* [COMPITO 1]: Elenca le scritte che, secondo il brano su Lucia Uva, coprono la 500 bianca parcheggiata davanti alla sua casa.
* [COMPITO 2]: Nel brano su Lucia Uva, quanti anni ha la signora?
* [COMPITO 3]: Prosegui il brano su Lucia Uva a partire dall'ultima frase riportata.

* [BRANO DEL DOCUMENTO]:
* * * * *

La casa di Lucia Uva, a Caravate, la riconosci perché fuori è parcheggiata una 500 bianca coperta di scritte. “Sappiamo chi è stato”. “Via la toga”, all’indirizzo di Abate. “Via la divisa”, rivolto agli 8 neo imputati. La signora ha 53 anni, ha la dignità dei poveri che si sono battuti per esserlo di meno, è la seconda più grande di 5 fratelli. «Giuseppe era il penultimo, gli ho fatto da madre». Da quando ha visto il corpo martoriato del suo Pino all’obitorio, ne è diventata anche la voce. Un morto che parla e combatte attraverso di lei e le sorelle. «Ho vestito diversi defunti: un amico, mio zio, altra gente. So come sono i segni. Quelli che c’erano sul corpo di mio fratello mi hanno sconvolta». E mette sul tavolo, sparpagliandole, tutte le foto che ha fatto al cadavere. «Vede qui, il naso, gonfio e spaccato. E questo buco nero sulla guancia, più un altro sulla spalla: gli hanno spento una sigaretta sulla pelle. L’ho trovato col pannolone, le mutande le avevano buttate perché erano conce. Gliel’ho tolto, l’ho girato. I testicoli… Erano color vinaccia, come se li avessero pestati. E poi la bocca dell’ano: ce l’aveva fuori, capisce. E non c’era merda. C’era ancora sangue. Ma io l’ho detto alla Cancellieri: ministro, mio fratello è stato violentato con un bastone, o qualcosa del genere ». Piange senza piangere. Perché, signora, secondo lei? «Non lo so, forse per qualcosa del passato, forse per qualcosa che conosceva. Pino stava con Giulia, un’albanese che lo serviva e lo riveriva. Non lo so, dottore, perché me lo hanno ridotto così. Non lo so perché massacrano le persone come quelle che il professore ha messo nel libro».

* * * * *

* [DATI DI ORIGINE]:

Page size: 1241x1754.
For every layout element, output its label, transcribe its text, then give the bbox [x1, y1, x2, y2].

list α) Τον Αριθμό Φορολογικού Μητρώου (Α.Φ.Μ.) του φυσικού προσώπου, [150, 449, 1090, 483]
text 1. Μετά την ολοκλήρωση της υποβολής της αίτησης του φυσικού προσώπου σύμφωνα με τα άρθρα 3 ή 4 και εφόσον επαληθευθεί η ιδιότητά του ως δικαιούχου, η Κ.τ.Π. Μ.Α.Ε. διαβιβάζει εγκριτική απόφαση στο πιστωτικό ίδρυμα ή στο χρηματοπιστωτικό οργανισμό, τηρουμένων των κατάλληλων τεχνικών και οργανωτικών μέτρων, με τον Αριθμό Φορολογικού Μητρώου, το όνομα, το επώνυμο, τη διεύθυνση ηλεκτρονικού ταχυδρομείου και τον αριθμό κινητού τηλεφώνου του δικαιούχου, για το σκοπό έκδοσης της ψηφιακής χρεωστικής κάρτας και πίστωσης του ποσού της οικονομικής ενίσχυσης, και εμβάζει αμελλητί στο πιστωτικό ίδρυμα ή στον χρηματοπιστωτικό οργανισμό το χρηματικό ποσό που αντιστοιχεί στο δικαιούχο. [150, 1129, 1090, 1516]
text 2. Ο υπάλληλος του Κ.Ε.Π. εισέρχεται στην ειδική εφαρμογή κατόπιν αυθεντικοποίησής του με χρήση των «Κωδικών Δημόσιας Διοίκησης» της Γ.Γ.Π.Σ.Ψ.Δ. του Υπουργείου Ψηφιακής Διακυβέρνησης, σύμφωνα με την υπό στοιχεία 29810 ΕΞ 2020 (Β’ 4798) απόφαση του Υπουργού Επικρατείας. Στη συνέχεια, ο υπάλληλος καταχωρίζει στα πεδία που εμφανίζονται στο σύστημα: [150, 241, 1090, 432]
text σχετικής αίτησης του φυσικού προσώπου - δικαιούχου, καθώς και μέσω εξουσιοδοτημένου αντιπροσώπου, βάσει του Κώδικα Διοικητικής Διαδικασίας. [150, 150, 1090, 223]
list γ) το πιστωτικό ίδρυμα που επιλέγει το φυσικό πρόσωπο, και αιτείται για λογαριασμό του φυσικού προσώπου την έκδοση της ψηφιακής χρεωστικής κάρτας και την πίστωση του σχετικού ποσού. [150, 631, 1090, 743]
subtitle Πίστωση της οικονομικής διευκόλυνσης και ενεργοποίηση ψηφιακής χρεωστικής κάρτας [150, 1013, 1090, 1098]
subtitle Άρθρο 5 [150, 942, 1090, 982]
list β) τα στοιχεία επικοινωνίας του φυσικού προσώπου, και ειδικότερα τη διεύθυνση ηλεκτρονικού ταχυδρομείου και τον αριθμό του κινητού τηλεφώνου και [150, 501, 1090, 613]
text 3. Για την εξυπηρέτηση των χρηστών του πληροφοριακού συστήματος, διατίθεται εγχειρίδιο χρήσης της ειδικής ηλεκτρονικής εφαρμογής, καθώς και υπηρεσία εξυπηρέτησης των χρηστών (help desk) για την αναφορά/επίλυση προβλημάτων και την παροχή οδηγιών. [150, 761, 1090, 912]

* * * * *

* [RISPOSTA 1]:
- "Sappiamo chi è stato"
- "Via la toga"
- "Via la divisa"

* [RISPOSTA 2]: Ha 53 anni.

* [RISPOSTA 3]:
Il professore è Luigi Manconi; il libro, scritto con Valentina Calderone per Il Saggiatore, si intitola “Quando hanno aperto la cella”, una ventina di storie di corpi offesi, tra cui Giuseppe Uva. “C’è un filo che le lega tutte: il comportamento gravemente illegale delle forze dell’ordine. Spesso un pretesto futile basta a scatenare l’abuso di potere, la tentazione di prepotenza. Contro tutto questo, non è facile combattere. Lucia Uva e i suoi si sono mossi con una disperata povertà di mezzi, in un ambiente al minimo indifferente, qualche volta ostile, spesso omertoso. Adesso sappiamo che a causare la morte di Giuseppe non sono stati i farmaci. Bene, è un primo passo. Lentissimo, ma lo è. Andiamo avanti con calma, perché il clima peggiorerà”.
È già partita una raccolta di fondi a favore dei poliziotti coinvolti, pubblicata dal quotidiano “La Prealpina” e promossa dal sindacato Cosip, per sostenere i colleghi nelle spese processuali e fare fronte “al tornado mediatico che ha condizionato la vicenda. Ora non manca occasione di accusare le forze dell’ordine per abusi e violenze, come se vestissimo la divisa per malmenare i cittadini e non per difenderli”.
Lucia Uva legge e abbassa gli occhi. Poi, come se riflettesse tra sé e sé: «Uno di quei poliziotti che hanno preso Pino mi ha detto sottovoce: signora, io ho due figli e una moglie. A suo fratello non l’ho toccato».